Le building de la tentation
La vue est magnifique du dernier étage. Je baisse la tête et je vois les rues mouvementées de New York. Je colle mes mains à la fenêtre en contemplant le vide. Si je saute, tous mes problèmes s'effaceront. Mes parents. L'école. Le harcèlement. Ma solitude. Tout. Je m'imagine briser le verre et faire le saut de l'ange. Je regarde les gens autour de moi. Dans ma tête, ils sont attachés par des milliers, des millions parfois, de fils qui les empêchent de sauter. Ces milliers de fils sont les milliers de raisons de vivre de ces personnes. Et moi, une seule fine corde m'empêche de me jeter vers la liberté. Nathan. Ce garçon dont je suis amoureuse depuis 10 longues années. Je n'ai jamais osé faire le premier pas et je n'oserai jamais. Je revois ses cheveux soyeux, son visage angélique et souriant et ses yeux sombres. Il est gentil, intelligent et timide. Je l'ai rencontré en troisième primaire (CE2) et j'ai eu le coup de foudre. Tout allait bien à l'époque : j'avais une relation saine avec mes parents, je travaillais bien à l'école (j'avais d'excellentes notes) et personne ne se moquait de moi. J'avais même un chien à l'époque, mon fidèle Natsu, qui nous a quittés il y a trois ans. J'étais effondrée, personne n'étais là pour me soutenir. Ces trois dernières années ont été de la souffrance pure et dure. Personne ne connaissait ma véritable histoire mis à part ma famille. J'étais seule avec mes problèmes. Et, je me suis dit, peut-être que le problème c'est moi. J'ai essayé de changer, mais rien n'y fait, je suis toujours la risée de tout le monde, la ratée de la famille et l'élève pas concentrée. Je suis moi et je n'y peux rien. Ou du moins, je pense être moi. Qui suis-je vraiment ? Ces questions que je qualifiais comme « débiles », je ne me suis jamais penchée dessus. Je ne sais pas trop si je dois le faire. En général, quand on se fait passer pour quelqu'un d'autre que soi-même, même sans le faire exprès, on essaye d'être une version améliorée de soi-même. Si je suis déjà une version améliorée de moi, j'ai peur de qui je suis. Je ne veux pas le savoir. Et même si je ne suis pas une version améliorée de moi, les gens garderont toujours en tête l'Élisa fragile que je suis en ce moment. Ça ne sert à rien.

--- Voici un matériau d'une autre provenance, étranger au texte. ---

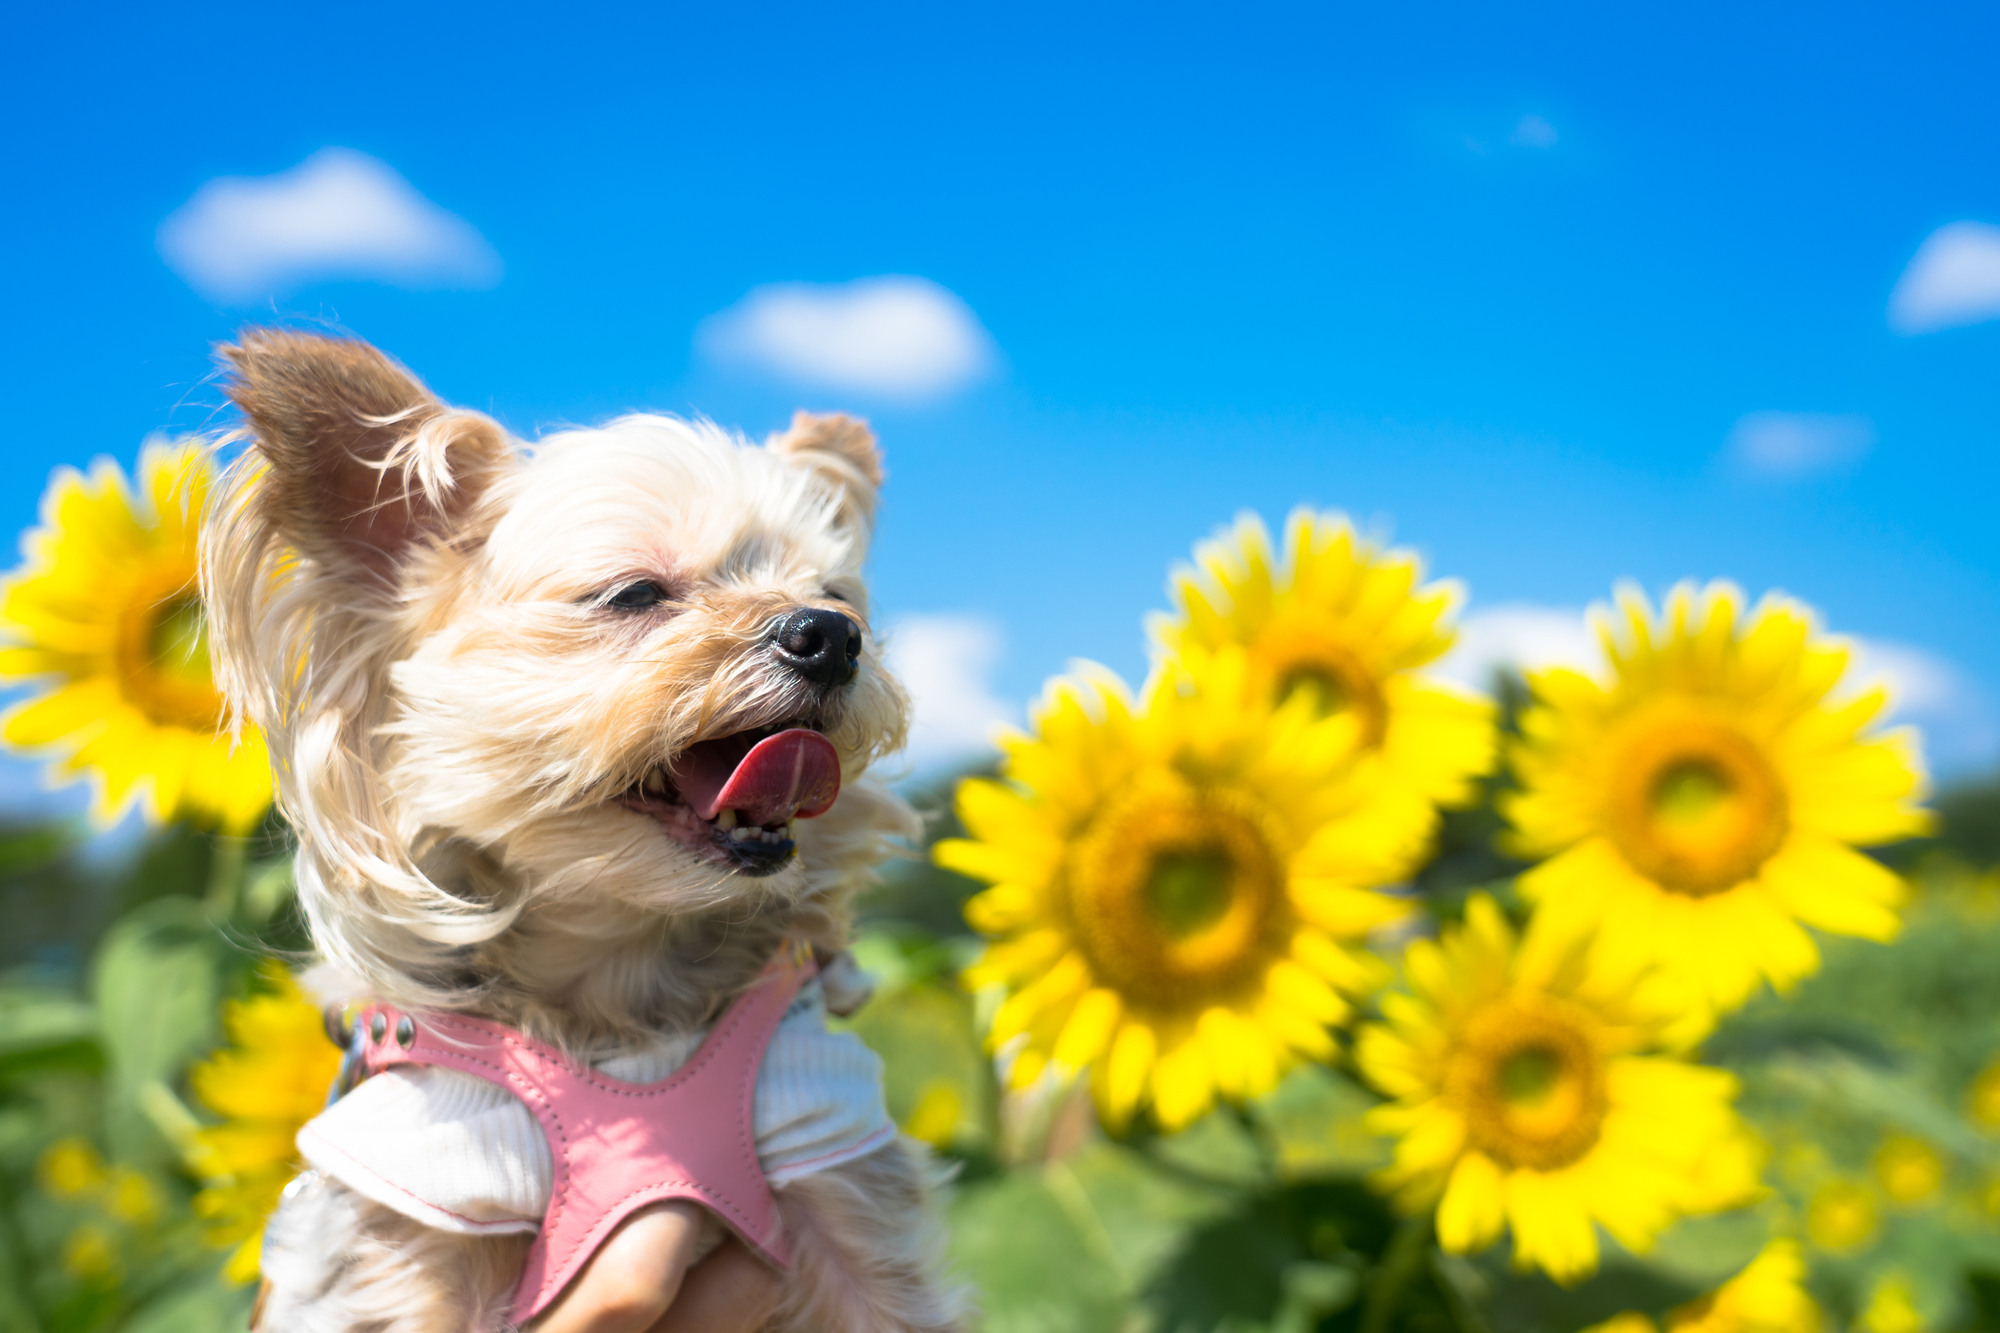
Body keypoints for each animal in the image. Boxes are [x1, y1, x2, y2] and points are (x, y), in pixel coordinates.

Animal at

Soudain, une voix résonne dans ma tête.
« Élisa, c'est moi, ta grand-mère ! Il faut que tu sois toi-même ! »
Les larmes me montent aux yeux. Et puis, comment ma grand-mère, morte il y a cinq ans, peut me parler ? C'est de la folie ! Je suis en train de devenir folle ! Mais bon, à quoi bon résister ? Je décide de répondre à ma grand-mère.
« Et pourquoi ? Tout le monde va se rappeler de l'Élisa de maintenant ! »
« Je pense que tu n'as pas bien compris ce que je voulais te dire. Il faut que tu sois toi-même pour toi, pas pour les autres ! »
Je n'y avais jamais pensé. J'aurais dû ? Je ne sais pas. Peut-être ai-je été stupide, peut-être pas. En ce moment, je remets toute ma vie en question, comme je l'ai fait de nombreuses fois. La possibilité la plus tentante est de sauter. Mais, je revois ce fil. Je ne peux pas me permettre de le couper, pas maintenant en tout cas. En réalité, ce fil, ce n'est pas Nathan en lui-même. C'est la possibilité qu'il m'aime. Voilà, c'est ça. Ce fil, c'est l'espoir. Et là, le célèbre dicton prend tout son sens. Et ce dicton, c'est...
« L'espoir fait vivre »
Je ne sauterai pas. Je ne sauterai jamais, cette idée ne me traversa plus jamais l'eprit. Par amour. Ou par espoir, je ne sais pas.